Now, you may have noticed that this approach has the same shortcoming as #3 above. That’s where the contextual part of “contextual multi-armed bandit” fits in. We’ve implemented a slightly more complicated algorithm that not only looks to deliver the best experience out of a set of choices — it tries to deliver the best one for you and members like you. We recognize that our members are a diverse bunch and what’s an optimal experience for some members may not be the optimal experience for others.
THE GORY DETAILS
Since this is an engineering blog, I’d be remiss if I didn’t delve into some of the more technical details about our contextual bandit. If you’re interested in learning more about multi-armed bandits, I highly recommend John Myles White’s book on the topic.

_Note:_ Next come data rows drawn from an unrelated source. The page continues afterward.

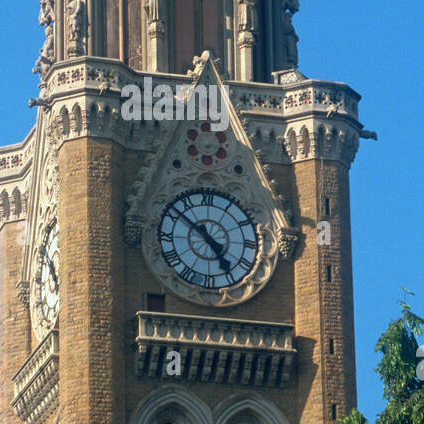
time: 4:50
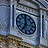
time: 11:35
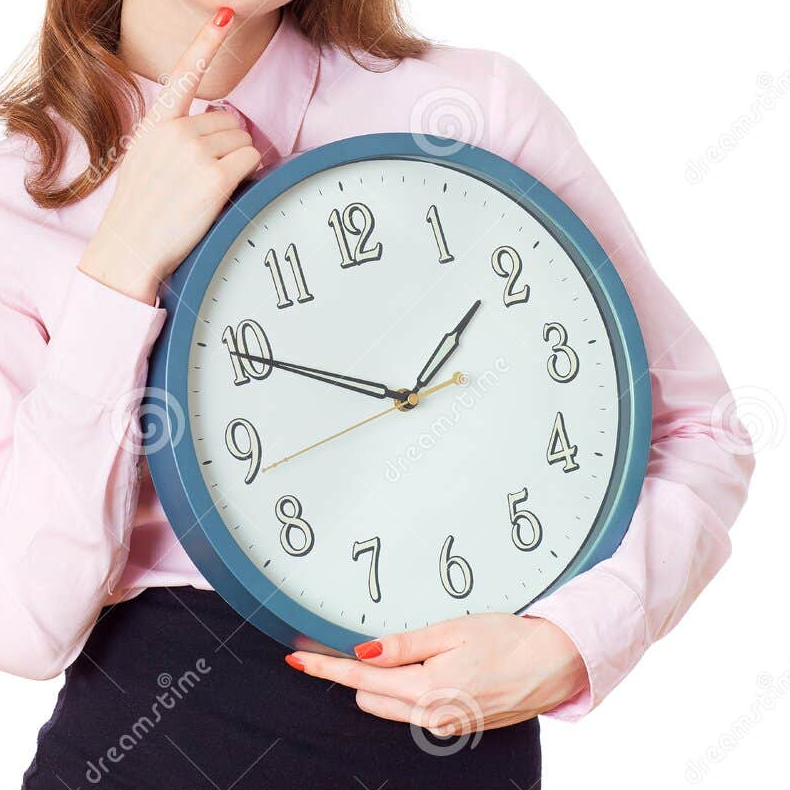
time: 1:49
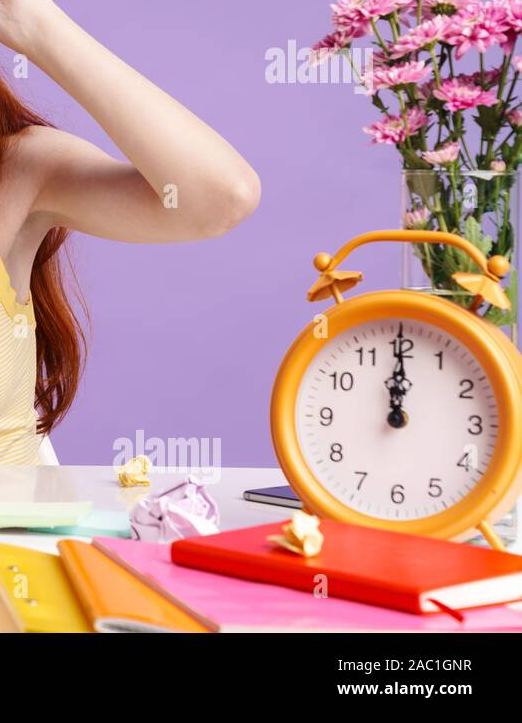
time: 12:00
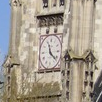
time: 11:21
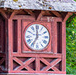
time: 6:59
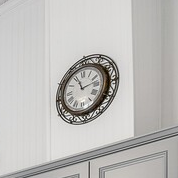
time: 11:12
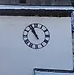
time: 10:56
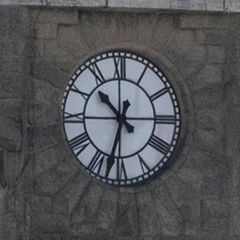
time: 10:32
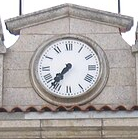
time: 7:36
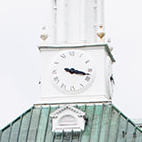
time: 3:17
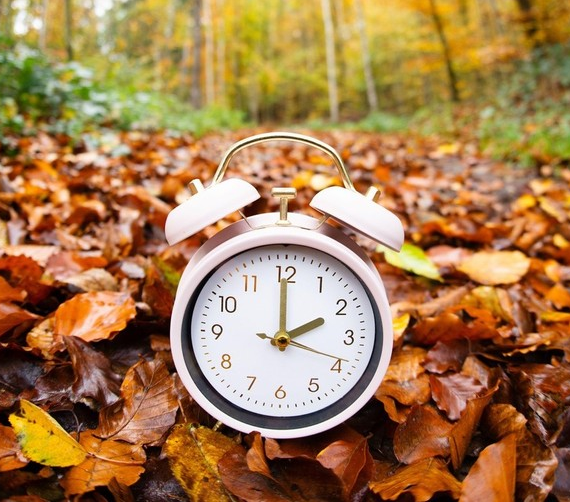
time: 2:00
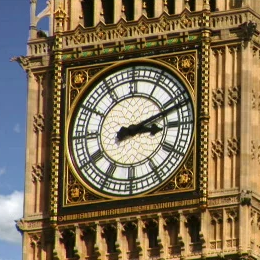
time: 3:11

We prototyped the system using Python, the language of choice for the Data Science team. Because contextual MABs learn through reinforcement and rely on contextual information about the user and the experience, testing them offline has some challenges. You never know exactly which members will visit the site on a given day, in what order, and how they will react when faced with a given experience. To solve this problem, we used what are known as Monte Carlo simulations.
We simulated the process of members with given browsing histories visiting the site and interacting with the chosen experience with some pre-defined probability. We kept track of the math that the MAB was doing at each step and tracked how often and how quickly it learned from these interactions. Once we were comfortable that the MAB was operating as expected under controlled conditions, the Relevancy engineers took over and implemented it in Java so that it could handle thousands of requests an hour without any site experience degradation.
Finally, we released it into the wild — but not before it proved its mettle by beating a control group in a well-designed, sufficiently powered experiment.